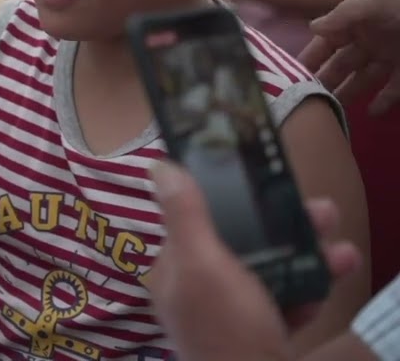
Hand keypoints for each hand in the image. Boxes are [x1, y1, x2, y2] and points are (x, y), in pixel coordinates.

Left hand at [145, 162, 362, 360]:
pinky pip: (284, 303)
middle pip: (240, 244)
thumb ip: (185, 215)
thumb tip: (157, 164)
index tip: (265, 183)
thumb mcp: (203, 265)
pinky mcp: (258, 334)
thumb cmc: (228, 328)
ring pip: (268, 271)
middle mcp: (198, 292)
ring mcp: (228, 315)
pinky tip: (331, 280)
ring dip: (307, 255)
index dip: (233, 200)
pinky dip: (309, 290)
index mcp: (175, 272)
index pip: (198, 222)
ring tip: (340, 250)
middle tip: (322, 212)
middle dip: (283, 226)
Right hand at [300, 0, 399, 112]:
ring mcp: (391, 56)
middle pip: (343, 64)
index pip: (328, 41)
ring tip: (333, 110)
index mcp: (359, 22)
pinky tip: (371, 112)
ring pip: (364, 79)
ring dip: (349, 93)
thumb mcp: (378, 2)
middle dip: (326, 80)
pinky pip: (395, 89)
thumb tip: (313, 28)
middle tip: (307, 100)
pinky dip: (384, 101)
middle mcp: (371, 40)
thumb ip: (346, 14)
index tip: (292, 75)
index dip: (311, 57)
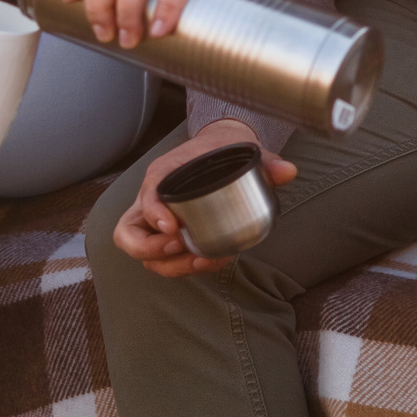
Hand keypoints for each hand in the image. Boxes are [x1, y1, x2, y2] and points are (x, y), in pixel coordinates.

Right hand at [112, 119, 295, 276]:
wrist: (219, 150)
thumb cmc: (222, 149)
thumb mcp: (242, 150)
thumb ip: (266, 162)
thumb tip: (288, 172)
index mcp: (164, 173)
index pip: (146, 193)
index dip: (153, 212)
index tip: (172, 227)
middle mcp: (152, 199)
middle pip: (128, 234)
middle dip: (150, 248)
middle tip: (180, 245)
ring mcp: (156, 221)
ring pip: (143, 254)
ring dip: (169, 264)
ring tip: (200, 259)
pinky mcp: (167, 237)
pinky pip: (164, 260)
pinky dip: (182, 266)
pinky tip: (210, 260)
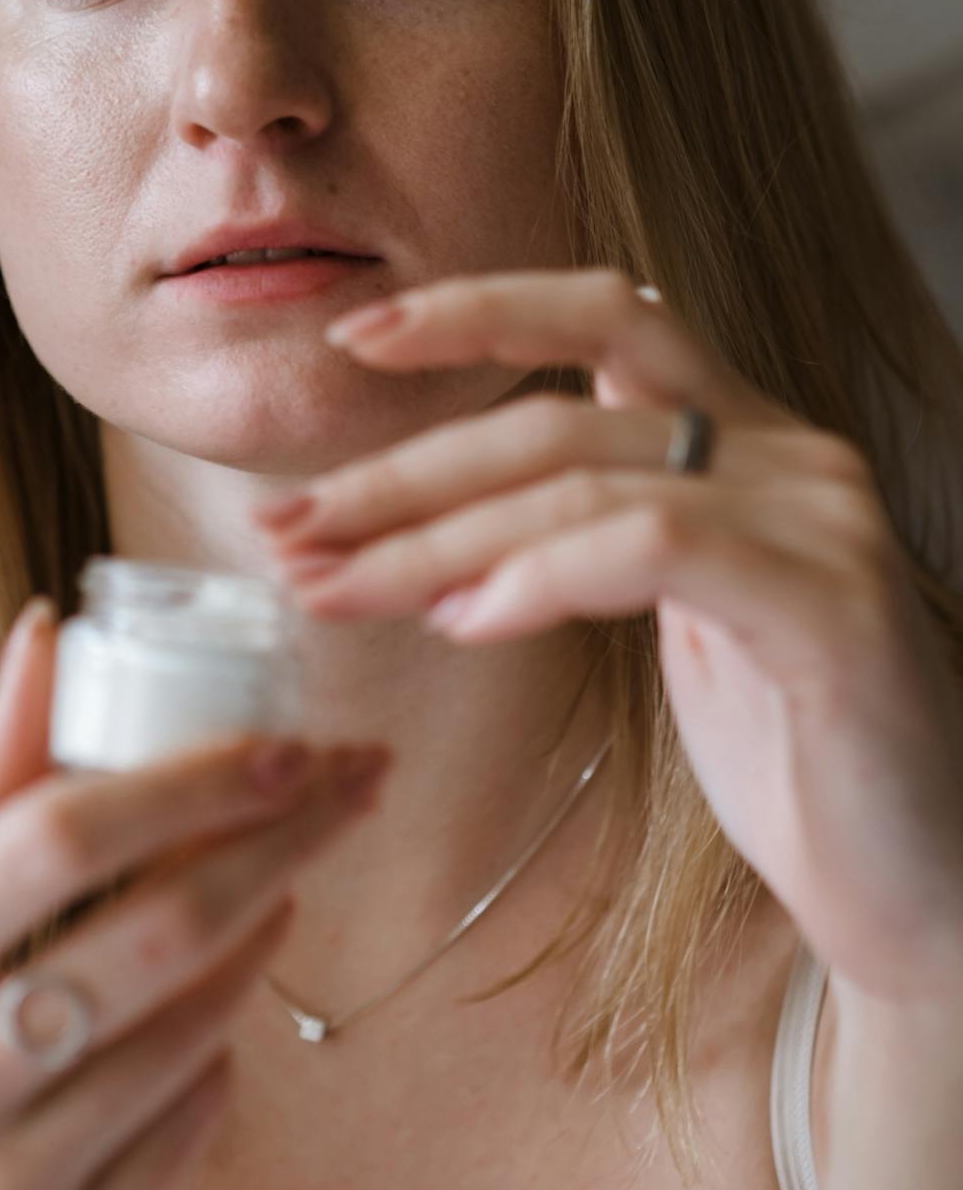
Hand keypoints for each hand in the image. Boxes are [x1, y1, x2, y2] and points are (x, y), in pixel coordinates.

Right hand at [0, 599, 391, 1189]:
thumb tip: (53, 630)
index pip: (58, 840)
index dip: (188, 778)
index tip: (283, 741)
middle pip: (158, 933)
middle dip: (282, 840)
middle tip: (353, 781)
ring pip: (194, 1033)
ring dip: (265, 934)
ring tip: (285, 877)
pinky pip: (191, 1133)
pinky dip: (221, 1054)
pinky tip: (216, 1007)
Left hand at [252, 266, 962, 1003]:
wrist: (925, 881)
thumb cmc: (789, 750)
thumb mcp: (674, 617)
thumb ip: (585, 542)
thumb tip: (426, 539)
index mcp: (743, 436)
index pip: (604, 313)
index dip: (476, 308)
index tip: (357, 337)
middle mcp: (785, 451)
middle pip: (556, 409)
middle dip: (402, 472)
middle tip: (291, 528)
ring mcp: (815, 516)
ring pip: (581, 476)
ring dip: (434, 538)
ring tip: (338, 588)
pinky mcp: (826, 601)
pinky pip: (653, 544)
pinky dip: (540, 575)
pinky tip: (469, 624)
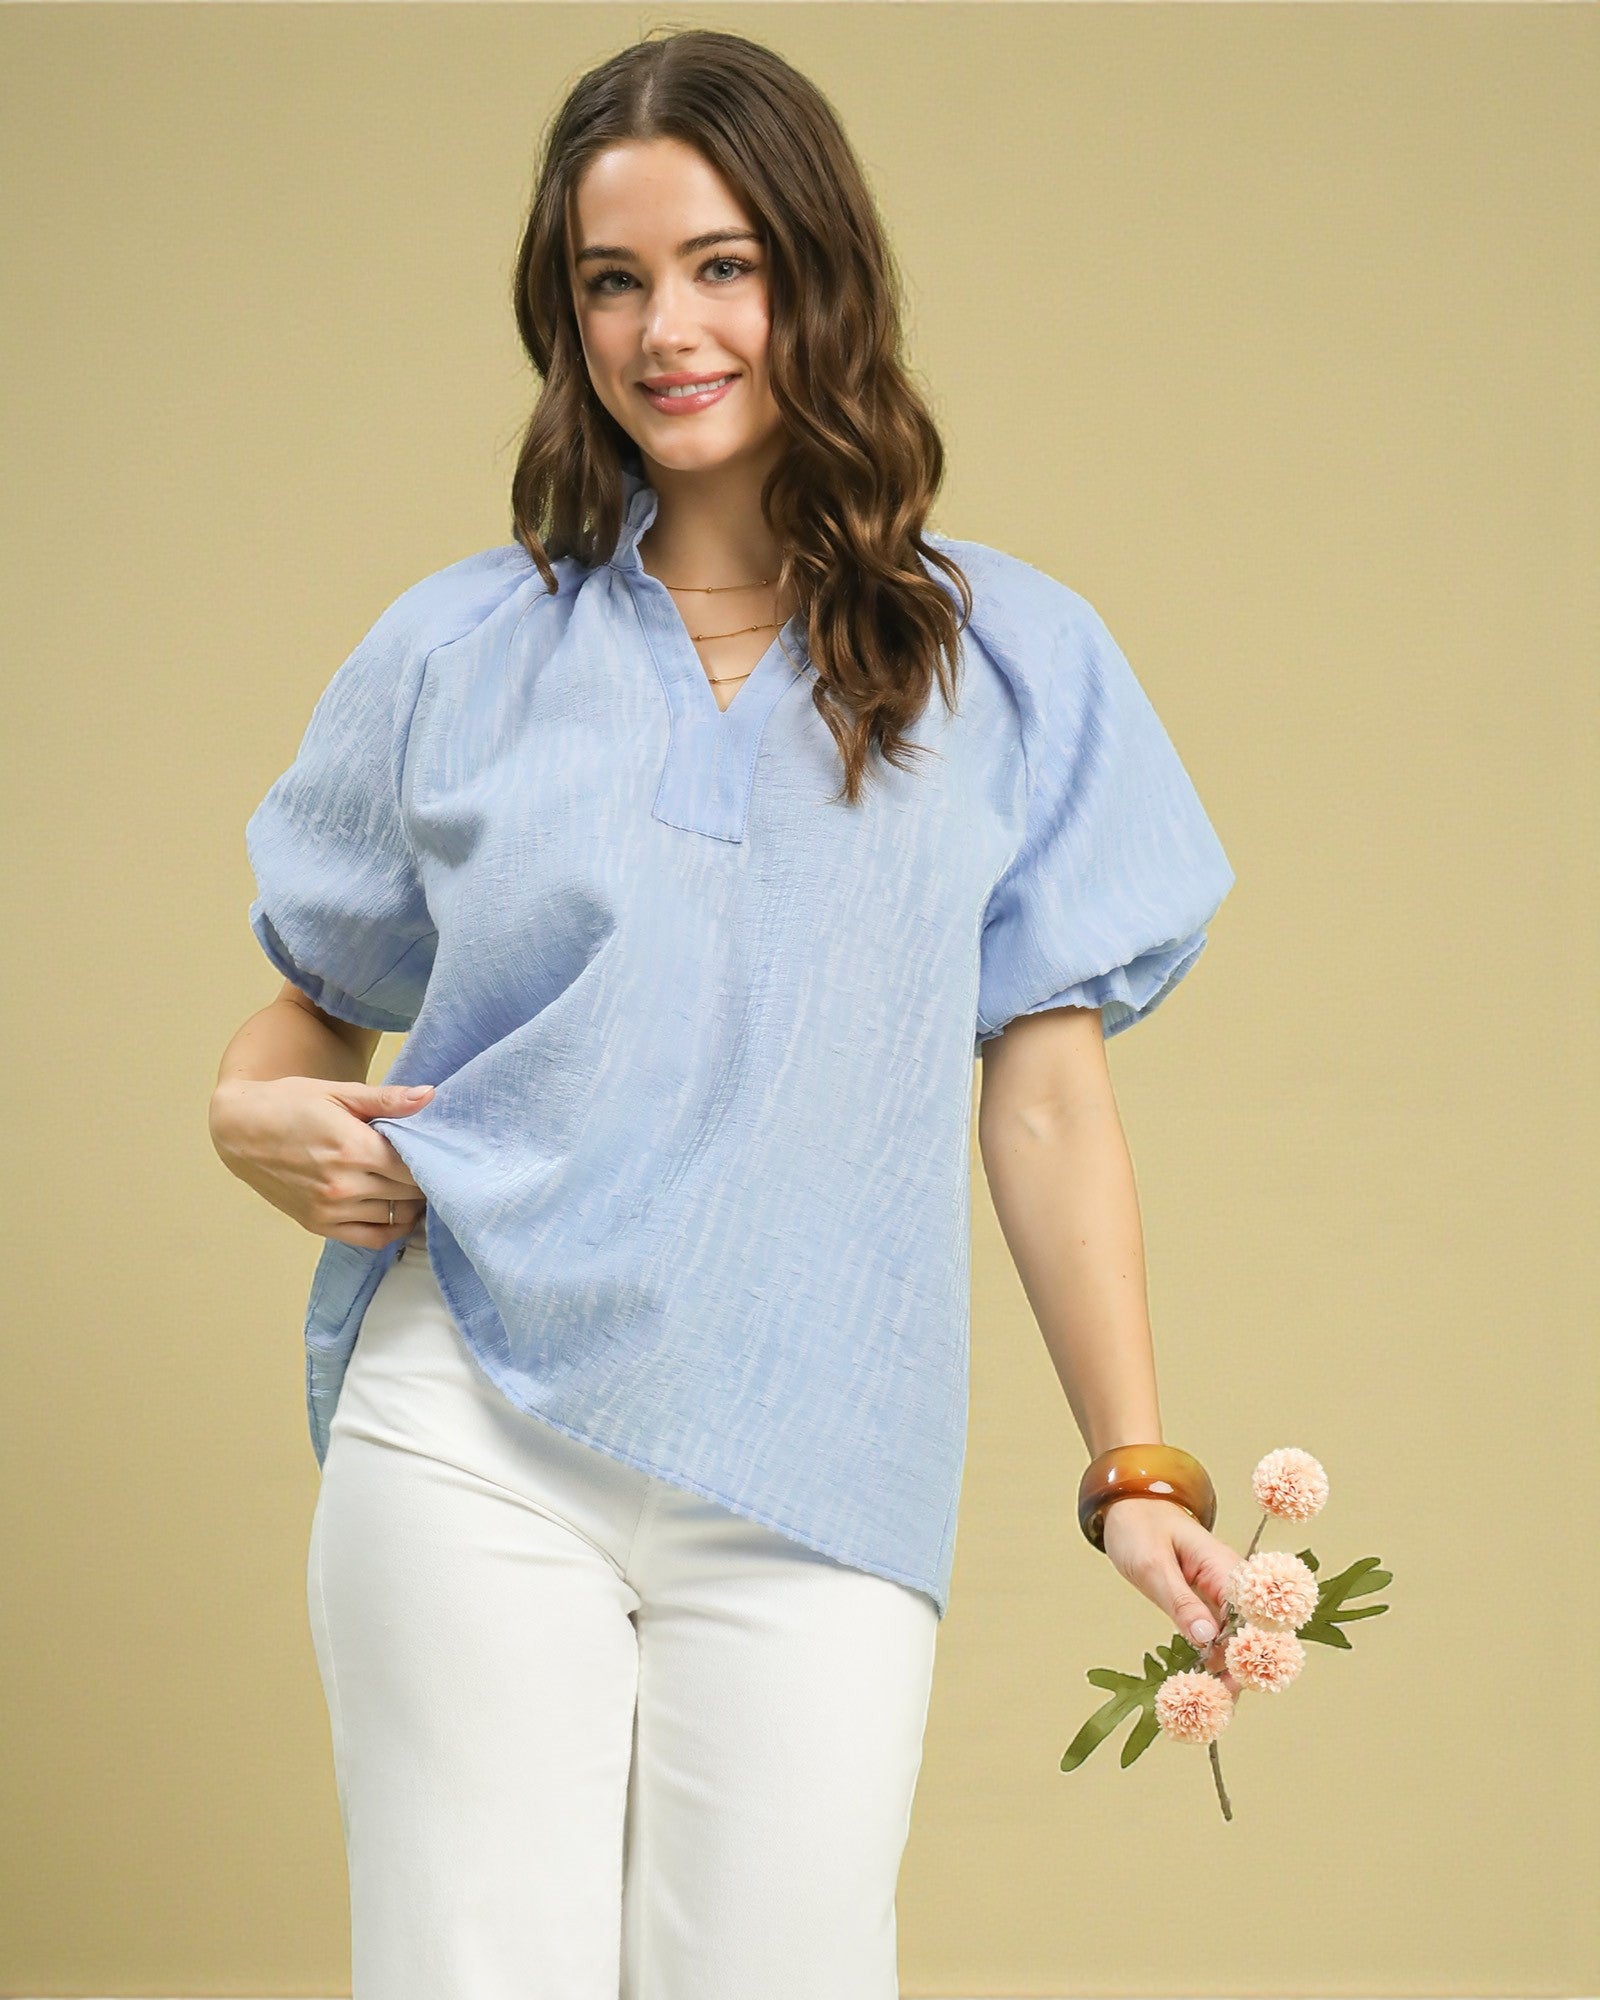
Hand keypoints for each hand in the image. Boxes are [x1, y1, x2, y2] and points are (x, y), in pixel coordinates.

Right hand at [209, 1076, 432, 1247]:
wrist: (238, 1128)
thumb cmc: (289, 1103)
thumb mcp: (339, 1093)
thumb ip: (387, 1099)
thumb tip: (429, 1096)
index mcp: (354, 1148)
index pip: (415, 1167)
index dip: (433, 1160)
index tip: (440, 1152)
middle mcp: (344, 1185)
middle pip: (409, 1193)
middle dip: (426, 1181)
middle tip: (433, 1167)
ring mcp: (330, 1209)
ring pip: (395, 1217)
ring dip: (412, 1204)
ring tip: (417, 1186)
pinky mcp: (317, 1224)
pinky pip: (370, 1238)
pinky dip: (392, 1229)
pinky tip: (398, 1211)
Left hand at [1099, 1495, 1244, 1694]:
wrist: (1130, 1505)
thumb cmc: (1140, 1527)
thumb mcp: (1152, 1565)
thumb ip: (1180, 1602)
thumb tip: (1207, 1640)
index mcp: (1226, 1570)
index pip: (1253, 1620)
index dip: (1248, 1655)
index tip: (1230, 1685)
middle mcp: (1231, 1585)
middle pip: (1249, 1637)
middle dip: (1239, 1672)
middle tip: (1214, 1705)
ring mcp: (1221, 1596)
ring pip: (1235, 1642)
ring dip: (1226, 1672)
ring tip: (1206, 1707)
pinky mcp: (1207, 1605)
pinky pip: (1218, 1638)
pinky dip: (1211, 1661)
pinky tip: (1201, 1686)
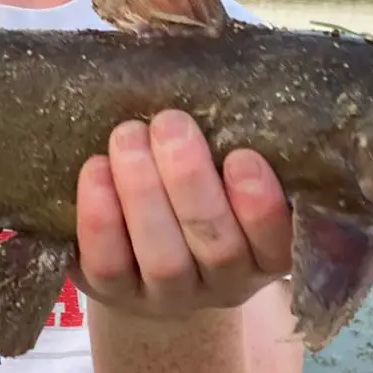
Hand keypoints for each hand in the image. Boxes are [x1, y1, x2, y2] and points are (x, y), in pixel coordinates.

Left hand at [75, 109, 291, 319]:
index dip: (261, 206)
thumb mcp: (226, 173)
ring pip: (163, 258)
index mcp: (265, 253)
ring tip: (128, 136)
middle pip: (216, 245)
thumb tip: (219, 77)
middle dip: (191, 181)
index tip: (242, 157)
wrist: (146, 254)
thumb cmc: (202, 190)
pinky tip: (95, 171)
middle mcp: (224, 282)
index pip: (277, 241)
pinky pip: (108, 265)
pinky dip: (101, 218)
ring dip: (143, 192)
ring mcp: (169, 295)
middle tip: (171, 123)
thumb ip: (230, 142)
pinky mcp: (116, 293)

####################

* _Exercise_
Leave out the pictures and transcribe the entries above exactly.

* _Output below_
Hand keypoints for each hand in the image. Boxes are [x1, y1, x2, y2] and points are (x, y), in pixel coordinates.

Left hand at [145, 162, 362, 360]:
pinky pip: (284, 303)
middle pip: (240, 244)
thumb ip: (185, 215)
thumb tip: (157, 164)
index tip: (265, 183)
thumb mcp: (203, 265)
pinky mcp: (258, 334)
thumb cmc: (228, 328)
ring pip: (268, 271)
middle mcp: (198, 292)
ring mcp: (228, 315)
pinky tip: (331, 280)
ring dip: (307, 255)
index dip: (233, 200)
pinky dip: (309, 290)
index mcp: (175, 272)
index pip: (198, 222)
ring tip: (340, 250)
middle tip: (322, 212)
middle dip: (283, 226)
Right hand at [300, 0, 399, 112]:
ring mcp: (391, 56)
middle pip: (343, 64)
index pip: (328, 41)
ring tip: (333, 110)
index mcp: (359, 22)
pinky tip: (371, 112)
ring pip: (364, 79)
ring dip: (349, 93)
thumb mcp: (378, 2)
middle dip: (326, 80)
pinky pip: (395, 89)
thumb tip: (313, 28)
middle tip: (307, 100)
pinky dip: (384, 101)
middle mcp: (371, 40)
thumb ip: (346, 14)
index tip: (292, 75)
index dip: (311, 57)
Hand keypoints for each hand in the image. Boxes are [x1, y1, x2, y2] and points are (x, y), in pixel coordinates.

Right hand at [112, 119, 295, 276]:
wrist: (219, 150)
thumb cmc: (222, 149)
thumb mcp: (242, 150)
thumb ip: (266, 162)
thumb tip: (288, 172)
index mcp: (164, 173)
index pip: (146, 193)
index dip: (153, 212)
index tip: (172, 227)
middle mcp: (152, 199)
middle pip: (128, 234)
middle dip: (150, 248)
middle tip: (180, 245)
ring mcp: (156, 221)
ring pip: (143, 254)
ring dip: (169, 264)
ring tip: (200, 259)
pinky mcp: (167, 237)
pinky pip: (164, 260)
pinky dip: (182, 266)
pinky tip: (210, 260)
Hand keypoints for each hand in the image. Boxes are [x1, y1, x2, y2] and points are (x, y), in pixel coordinates.

Right hand at [0, 599, 391, 1189]:
thumb tip: (53, 630)
index pip: (58, 840)
index dip: (188, 778)
index tip: (283, 741)
middle pip: (158, 933)
middle dip: (282, 840)
middle tip: (353, 781)
ring pip: (194, 1033)
ring dip: (265, 934)
ring tip: (285, 877)
pinky pip: (191, 1133)
pinky dip: (221, 1054)
pinky tip: (216, 1007)
Left hand at [252, 266, 962, 1003]:
wrist: (925, 881)
thumb cmc: (789, 750)
thumb mcp: (674, 617)
thumb ip: (585, 542)
thumb tip: (426, 539)
index mcp: (743, 436)
index pip: (604, 313)
index dip: (476, 308)
index tip: (357, 337)
middle mcp: (785, 451)
middle pip: (556, 409)
middle dip: (402, 472)
middle tip: (291, 528)
ring mcp: (815, 516)
ring pip: (581, 476)
ring dip: (434, 538)
ring tip: (338, 588)
pinky mcp: (826, 601)
pinky pip: (653, 544)
pinky dip: (540, 575)
pinky tip: (469, 624)
Hand keypoints for each hand in the image. Boxes are [x1, y1, x2, y2] and points are (x, y), in pixel coordinates.

Right hand at [209, 1076, 432, 1247]:
wrist: (238, 1128)
thumb cmc: (289, 1103)
thumb mcp: (339, 1093)
thumb ip: (387, 1099)
thumb tip: (429, 1096)
index mcp: (354, 1148)
index pip: (415, 1167)
index dip: (433, 1160)
index tip: (440, 1152)
middle mcp: (344, 1185)
middle pip: (409, 1193)
middle dip: (426, 1181)
middle tip: (433, 1167)
ring mcp: (330, 1209)
ring pip: (395, 1217)
ring dip: (412, 1204)
ring tip: (417, 1186)
pinky mcp: (317, 1224)
pinky pip: (370, 1238)
pinky dip: (392, 1229)
pinky tip: (398, 1211)
Left hand at [1099, 1495, 1244, 1694]:
wrist: (1130, 1505)
thumb cmc: (1140, 1527)
thumb mcp: (1152, 1565)
thumb ip: (1180, 1602)
thumb tip: (1207, 1640)
index mcp: (1226, 1570)
index pip: (1253, 1620)
index dip: (1248, 1655)
index tip: (1230, 1685)
middle mcp: (1231, 1585)
middle pip: (1249, 1637)
middle dip: (1239, 1672)
middle tip: (1214, 1705)
ring mcp: (1221, 1596)
ring pip: (1235, 1642)
ring dip: (1226, 1672)
ring tip: (1206, 1707)
pinky mcp: (1207, 1605)
pinky pip: (1218, 1638)
pinky dip: (1211, 1661)
pinky tip: (1201, 1686)
Hand keypoints for each hand in the image. Boxes are [x1, y1, x2, y2] and points are (x, y), in pixel coordinates.

Left hand at [75, 109, 291, 319]:
index dip: (261, 206)
thumb mcp: (226, 173)
ring pip: (163, 258)
index mcp: (265, 253)
ring tip: (128, 136)
middle pip: (216, 245)
thumb tip: (219, 77)
middle dip: (191, 181)
index tip: (242, 157)
wrist: (146, 254)
thumb cmc: (202, 190)
pinky tip: (95, 171)
middle mcp: (224, 282)
index pip: (277, 241)
pinky pip: (108, 265)
pinky dip: (101, 218)
ring dip: (143, 192)
ring mcp: (169, 295)
middle tip: (171, 123)
thumb ip: (230, 142)
pinky mcp: (116, 293)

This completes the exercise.